• _SOURCE PASSAGE_:

● ● ● ● ● ● ●

Care2 is a social networking website that was founded by Randy Paynter in 1998. The goal of the site is to connect activists from around the world with other individuals, organizations and responsible businesses making an impact.

Overview
Care2 members create an online identity by filling out a profile with personal information, as in most social networking sites, but Care2 also asks for more information about its members' personal lives and involvement in activism. The social interactions on Care2 revolve around groups that connect people who care about similar political and environmental issues. Members also often participate in internet petitions and news articles posted by others.

Other Similar Sites 
Care2 is one of several online petition sites that offer users the ability to create free petitions for social change. Other popular sites in the same space include Change.org, the petition site iPetitions.com, and the internationally focused Avaaz.org. Each of these is among the leading communities for online activism and have created petitions with real impact.

● ● ● ● ● ● ●

• _EXERCISE TASK 1_:
Answer these questions about the Care2 text:
(a) Who founded Care2, and in what year?
(b) What do the social interactions on Care2 revolve around?
(c) Which petition site is described as internationally focused?
• _EXERCISE TASK 2_:
Rewrite the Care2 text from "Other Similar Sites" up to and including "with real impact.", putting "internet" in place of "online".
• _EXERCISE TASK 3_:
Extend the Care2 text past its last sentence.

Stored entries
● ● ● ● ● ● ●

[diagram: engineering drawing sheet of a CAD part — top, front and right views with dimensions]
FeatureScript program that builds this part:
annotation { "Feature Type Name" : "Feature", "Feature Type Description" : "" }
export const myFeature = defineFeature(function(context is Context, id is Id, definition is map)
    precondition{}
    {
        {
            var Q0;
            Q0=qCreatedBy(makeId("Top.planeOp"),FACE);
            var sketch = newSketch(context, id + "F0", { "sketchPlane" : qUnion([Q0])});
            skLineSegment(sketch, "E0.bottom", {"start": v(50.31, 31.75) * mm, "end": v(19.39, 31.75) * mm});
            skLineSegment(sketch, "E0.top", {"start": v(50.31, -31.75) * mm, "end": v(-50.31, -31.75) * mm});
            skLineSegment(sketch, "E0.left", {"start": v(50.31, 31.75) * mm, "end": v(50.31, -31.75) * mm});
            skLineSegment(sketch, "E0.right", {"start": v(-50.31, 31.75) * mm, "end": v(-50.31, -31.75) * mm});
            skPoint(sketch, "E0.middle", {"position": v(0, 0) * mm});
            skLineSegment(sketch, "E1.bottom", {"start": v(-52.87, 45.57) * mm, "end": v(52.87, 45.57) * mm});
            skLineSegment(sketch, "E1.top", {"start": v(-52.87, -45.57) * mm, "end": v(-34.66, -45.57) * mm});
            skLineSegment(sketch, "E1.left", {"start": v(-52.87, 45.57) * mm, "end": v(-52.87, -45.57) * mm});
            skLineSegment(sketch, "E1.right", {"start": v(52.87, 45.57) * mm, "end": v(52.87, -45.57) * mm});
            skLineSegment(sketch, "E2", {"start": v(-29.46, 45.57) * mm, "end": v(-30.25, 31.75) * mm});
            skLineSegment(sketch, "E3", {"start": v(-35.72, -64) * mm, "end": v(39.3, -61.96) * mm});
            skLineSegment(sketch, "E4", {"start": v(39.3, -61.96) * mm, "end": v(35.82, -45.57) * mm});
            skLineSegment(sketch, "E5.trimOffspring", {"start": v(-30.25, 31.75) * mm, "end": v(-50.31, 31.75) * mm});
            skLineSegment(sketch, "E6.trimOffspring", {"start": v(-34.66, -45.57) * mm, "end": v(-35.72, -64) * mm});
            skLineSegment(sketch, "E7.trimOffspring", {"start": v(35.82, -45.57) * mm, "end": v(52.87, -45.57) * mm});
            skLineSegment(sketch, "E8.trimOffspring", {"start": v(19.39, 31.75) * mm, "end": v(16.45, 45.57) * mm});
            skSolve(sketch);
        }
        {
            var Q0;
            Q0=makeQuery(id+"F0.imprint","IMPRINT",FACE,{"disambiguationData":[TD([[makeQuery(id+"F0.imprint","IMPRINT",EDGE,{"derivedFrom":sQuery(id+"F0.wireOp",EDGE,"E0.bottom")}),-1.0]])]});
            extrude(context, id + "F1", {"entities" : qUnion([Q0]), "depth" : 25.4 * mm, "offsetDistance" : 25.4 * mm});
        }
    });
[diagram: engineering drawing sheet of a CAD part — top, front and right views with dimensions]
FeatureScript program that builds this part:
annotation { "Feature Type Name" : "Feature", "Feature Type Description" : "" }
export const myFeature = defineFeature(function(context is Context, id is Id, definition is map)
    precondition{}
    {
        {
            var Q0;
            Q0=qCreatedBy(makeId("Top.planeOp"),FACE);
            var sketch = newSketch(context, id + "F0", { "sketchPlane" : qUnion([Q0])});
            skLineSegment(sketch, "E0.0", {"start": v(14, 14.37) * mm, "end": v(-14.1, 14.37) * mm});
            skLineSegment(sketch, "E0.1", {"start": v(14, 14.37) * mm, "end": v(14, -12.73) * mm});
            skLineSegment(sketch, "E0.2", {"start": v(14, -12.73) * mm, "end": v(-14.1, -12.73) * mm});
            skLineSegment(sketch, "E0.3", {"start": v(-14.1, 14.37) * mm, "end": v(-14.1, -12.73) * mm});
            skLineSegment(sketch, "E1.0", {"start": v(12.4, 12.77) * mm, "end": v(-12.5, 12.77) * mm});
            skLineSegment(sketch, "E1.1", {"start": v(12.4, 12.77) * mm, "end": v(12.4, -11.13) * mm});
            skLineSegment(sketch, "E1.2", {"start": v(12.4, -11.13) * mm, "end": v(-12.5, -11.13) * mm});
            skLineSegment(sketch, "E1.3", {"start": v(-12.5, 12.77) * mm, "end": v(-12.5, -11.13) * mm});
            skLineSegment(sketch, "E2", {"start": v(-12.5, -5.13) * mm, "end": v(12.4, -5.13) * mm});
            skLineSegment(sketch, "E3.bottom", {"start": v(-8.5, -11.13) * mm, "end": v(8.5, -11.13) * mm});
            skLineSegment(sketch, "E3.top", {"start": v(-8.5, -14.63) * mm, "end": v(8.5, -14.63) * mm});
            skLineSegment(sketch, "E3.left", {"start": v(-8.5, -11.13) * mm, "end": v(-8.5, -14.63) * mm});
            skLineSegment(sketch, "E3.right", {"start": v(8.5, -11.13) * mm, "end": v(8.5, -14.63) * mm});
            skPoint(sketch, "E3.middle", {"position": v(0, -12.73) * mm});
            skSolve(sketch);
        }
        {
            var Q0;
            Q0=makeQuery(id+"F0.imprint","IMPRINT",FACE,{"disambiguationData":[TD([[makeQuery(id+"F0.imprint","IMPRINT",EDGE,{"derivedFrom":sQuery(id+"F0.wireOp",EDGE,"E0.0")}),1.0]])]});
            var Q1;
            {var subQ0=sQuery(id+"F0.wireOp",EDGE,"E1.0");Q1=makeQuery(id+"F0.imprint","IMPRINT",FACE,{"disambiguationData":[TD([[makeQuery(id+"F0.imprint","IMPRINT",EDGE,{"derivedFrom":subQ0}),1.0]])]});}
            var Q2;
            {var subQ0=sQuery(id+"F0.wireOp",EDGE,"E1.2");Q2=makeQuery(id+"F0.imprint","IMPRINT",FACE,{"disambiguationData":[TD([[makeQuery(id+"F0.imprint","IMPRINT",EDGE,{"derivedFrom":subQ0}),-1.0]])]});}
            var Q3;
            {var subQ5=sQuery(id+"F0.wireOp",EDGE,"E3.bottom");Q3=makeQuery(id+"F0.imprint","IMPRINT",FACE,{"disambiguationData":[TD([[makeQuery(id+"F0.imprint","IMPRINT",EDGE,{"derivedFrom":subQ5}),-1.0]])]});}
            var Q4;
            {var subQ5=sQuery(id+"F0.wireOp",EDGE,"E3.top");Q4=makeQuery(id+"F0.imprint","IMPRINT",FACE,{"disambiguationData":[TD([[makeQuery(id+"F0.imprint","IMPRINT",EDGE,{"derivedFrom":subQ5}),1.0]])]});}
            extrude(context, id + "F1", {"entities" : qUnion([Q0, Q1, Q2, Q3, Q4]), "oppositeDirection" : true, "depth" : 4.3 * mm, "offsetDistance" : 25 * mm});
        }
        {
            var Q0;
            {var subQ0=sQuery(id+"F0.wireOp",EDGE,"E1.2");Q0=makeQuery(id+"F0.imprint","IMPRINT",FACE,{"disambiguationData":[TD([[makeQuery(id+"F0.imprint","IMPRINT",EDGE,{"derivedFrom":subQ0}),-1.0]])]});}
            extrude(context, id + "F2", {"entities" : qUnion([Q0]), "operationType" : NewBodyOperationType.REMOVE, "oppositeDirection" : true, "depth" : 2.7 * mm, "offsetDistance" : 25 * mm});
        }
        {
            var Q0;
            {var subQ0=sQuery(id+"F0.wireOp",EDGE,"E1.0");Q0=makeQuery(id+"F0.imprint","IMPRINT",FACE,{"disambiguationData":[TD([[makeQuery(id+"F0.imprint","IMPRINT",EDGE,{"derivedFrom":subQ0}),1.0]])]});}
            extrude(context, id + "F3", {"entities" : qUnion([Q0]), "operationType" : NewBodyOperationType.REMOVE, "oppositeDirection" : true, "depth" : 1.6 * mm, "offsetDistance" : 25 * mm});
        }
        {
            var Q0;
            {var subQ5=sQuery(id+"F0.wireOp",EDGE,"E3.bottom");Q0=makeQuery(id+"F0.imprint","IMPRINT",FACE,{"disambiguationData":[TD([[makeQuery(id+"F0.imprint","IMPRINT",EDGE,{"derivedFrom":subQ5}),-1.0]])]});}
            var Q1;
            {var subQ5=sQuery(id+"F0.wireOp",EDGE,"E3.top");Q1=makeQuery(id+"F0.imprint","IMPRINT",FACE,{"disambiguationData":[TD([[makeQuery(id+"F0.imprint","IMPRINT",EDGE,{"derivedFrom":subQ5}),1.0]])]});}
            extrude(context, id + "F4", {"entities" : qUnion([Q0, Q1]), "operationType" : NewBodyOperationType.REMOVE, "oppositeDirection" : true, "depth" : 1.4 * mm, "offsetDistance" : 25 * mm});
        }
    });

● ● ● ● ● ● ●

• _TASK RESPONSE 1_:
(a) Randy Paynter founded it in 1998.
(b) Groups that connect people who care about similar political and environmental issues.
(c) Avaaz.org.

• _TASK RESPONSE 2_:
Other Similar Sites 
Care2 is one of several internet petition sites that offer users the ability to create free petitions for social change. Other popular sites in the same space include Change.org, the petition site iPetitions.com, and the internationally focused Avaaz.org. Each of these is among the leading communities for internet activism and have created petitions with real impact.

• _TASK RESPONSE 3_:
History
Care2 has been used throughout the years to combat, through petitions, political, environmental and civil rights issues. Recently, Care2 was used by Broadway theatre playwrights and actors to petition Indiana's Religious Freedom Restoration Act.

Security breach
On December 28, 2011, hackers attacked, breached and accessed unencrypted password data on Care2 servers.

Website Change
In August 2019, Groups, Healthy Living and Causes, C2NN, eCards, and Care2 Connect were eliminated.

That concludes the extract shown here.